Órteses, próteses e meios auxiliares de locomoção: qual a diferença?

Órteses, próteses e meios auxiliares de locomoção: qual a diferença?

É comum que os termos órteses, próteses e meios auxiliares de locomoção sejam utilizados como sinônimos. No entanto, cada um desses recursos possui uma função específica dentro da Fisiatria.

A indicação correta contribui para reduzir limitações funcionais, aumentar a independência e proporcionar mais segurança nas atividades do dia a dia. Por isso, a escolha deve ser individualizada e baseada na avaliação clínica de cada paciente.

O que são órteses?

As órteses são dispositivos externos desenvolvidos para estabilizar, alinhar, proteger ou auxiliar o movimento de uma parte do corpo. Elas não substituem um membro, mas ajudam a melhorar sua função ou evitar deformidades. Dependendo do quadro clínico, uma órtese pode aliviar dores, prevenir lesões, facilitar a marcha e favorecer a realização das atividades diárias.

→ Informações
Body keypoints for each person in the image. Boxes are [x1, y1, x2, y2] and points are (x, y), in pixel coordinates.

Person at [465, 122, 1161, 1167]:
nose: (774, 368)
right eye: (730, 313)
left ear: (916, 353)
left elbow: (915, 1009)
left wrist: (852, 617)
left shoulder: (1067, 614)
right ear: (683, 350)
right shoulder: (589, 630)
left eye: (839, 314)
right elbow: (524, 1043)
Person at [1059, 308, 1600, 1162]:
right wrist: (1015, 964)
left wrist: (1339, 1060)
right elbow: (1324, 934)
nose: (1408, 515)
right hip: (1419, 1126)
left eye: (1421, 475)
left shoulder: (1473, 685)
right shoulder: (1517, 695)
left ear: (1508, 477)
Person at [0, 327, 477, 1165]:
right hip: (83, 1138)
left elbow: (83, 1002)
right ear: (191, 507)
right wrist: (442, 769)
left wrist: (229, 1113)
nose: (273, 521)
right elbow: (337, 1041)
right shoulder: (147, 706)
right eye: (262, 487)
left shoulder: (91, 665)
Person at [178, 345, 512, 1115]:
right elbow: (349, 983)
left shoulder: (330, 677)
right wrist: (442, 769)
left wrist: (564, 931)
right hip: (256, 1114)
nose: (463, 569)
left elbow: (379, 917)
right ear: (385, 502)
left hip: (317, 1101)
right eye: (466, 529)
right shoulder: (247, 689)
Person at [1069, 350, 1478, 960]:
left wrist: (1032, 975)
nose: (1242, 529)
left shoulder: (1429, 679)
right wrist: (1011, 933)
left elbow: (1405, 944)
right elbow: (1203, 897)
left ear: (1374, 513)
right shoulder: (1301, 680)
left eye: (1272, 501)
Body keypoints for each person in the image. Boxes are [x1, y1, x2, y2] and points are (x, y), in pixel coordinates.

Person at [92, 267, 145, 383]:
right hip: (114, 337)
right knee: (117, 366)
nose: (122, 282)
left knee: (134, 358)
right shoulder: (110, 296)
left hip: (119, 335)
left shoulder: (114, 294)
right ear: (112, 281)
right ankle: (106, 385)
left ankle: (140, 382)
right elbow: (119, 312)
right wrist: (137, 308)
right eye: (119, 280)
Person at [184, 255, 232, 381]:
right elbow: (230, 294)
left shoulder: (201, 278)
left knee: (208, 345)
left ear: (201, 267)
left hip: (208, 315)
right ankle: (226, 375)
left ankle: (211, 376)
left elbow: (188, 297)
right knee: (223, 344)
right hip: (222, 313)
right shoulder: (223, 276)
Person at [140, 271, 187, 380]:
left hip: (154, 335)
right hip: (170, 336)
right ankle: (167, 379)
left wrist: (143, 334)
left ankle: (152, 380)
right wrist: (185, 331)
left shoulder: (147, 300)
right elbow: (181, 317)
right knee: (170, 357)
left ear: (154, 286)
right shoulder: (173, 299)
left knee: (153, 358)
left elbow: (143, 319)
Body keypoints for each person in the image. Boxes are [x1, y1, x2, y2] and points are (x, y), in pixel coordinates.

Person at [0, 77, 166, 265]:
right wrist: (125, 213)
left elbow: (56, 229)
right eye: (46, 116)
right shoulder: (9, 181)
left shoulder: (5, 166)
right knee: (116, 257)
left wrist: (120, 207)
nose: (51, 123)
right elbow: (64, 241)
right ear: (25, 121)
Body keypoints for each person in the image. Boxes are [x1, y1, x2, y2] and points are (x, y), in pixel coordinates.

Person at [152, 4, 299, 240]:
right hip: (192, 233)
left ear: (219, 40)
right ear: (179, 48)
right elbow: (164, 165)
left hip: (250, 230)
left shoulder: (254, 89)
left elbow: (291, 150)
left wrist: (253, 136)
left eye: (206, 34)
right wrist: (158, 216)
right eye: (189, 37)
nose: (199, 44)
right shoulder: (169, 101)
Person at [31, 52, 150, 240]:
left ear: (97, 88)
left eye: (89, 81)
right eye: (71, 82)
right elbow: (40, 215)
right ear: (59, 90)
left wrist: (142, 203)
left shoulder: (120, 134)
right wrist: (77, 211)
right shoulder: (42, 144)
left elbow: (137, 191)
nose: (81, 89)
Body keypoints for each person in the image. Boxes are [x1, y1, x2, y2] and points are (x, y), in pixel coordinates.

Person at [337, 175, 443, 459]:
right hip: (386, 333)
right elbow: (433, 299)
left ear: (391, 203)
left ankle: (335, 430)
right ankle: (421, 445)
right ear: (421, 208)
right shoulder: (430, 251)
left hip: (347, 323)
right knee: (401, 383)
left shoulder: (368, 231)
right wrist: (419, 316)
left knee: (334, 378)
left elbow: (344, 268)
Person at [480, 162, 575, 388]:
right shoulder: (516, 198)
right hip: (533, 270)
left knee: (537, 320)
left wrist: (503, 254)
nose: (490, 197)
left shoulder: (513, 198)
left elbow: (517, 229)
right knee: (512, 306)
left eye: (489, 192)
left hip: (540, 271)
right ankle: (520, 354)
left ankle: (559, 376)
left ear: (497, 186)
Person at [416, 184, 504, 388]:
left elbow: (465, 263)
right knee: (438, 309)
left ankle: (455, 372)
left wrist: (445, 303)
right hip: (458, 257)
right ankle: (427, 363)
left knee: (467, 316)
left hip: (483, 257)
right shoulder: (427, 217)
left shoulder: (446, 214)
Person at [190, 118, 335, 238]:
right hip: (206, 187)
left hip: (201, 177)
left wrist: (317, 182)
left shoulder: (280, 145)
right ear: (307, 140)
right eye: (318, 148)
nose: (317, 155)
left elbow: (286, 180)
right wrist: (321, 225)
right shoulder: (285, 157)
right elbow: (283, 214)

→ Questões de estudo
[a] De acordo com o texto sobre órteses, próteses e meios auxiliares de locomoção, em que deve basear-se a escolha desses recursos?
[b] Explique por que, segundo o texto sobre órteses, próteses e meios auxiliares de locomoção, a escolha desses recursos deve ser individualizada.
[c] Prossiga com o texto sobre órteses, próteses e meios auxiliares de locomoção a partir do ponto em que ele termina.
As linhas não são necessárias para a realização destas atividades.

→ Respostas escritas
[a] Na avaliação clínica de cada paciente.

[b] A escolha deve ser individualizada porque a indicação correta contribui para reduzir limitações funcionais, aumentar a independência e proporcionar mais segurança nas atividades do dia a dia.

[c]
Alguns exemplos são:

  • AFO (órtese tornozelo-pé) para pacientes com pé caído;
  • órteses para punho e mão em pacientes com sequelas neurológicas;
  • coletes para estabilização da coluna em indicações específicas;
  • joelheiras e estabilizadores articulares.

A indicação depende do diagnóstico, da força muscular, da amplitude de movimento e dos objetivos da reabilitação.

O que são próteses?

As próteses são dispositivos desenvolvidos para substituir parcial ou totalmente um membro amputado ou ausente. Mais do que devolver a aparência do membro, seu principal objetivo é restaurar a funcionalidade, permitindo que o paciente recupere sua autonomia e retorne às atividades cotidianas.

Entre os exemplos mais comuns estão:

  • prótese transtibial (abaixo do joelho);
  • prótese transfemoral (acima do joelho);
  • próteses para mão, antebraço ou braço;
  • próteses parciais para membros superiores.

A adaptação envolve um processo de reabilitação, treinamento funcional e acompanhamento contínuo para garantir conforto, segurança e melhor desempenho.

O que são meios auxiliares de locomoção?

Os meios auxiliares de locomoção oferecem suporte para pessoas que apresentam dificuldade para caminhar, alterações do equilíbrio ou necessidade de reduzir a carga sobre um membro inferior.
Seu objetivo é aumentar a estabilidade durante a marcha, diminuir o risco de quedas e favorecer a independência.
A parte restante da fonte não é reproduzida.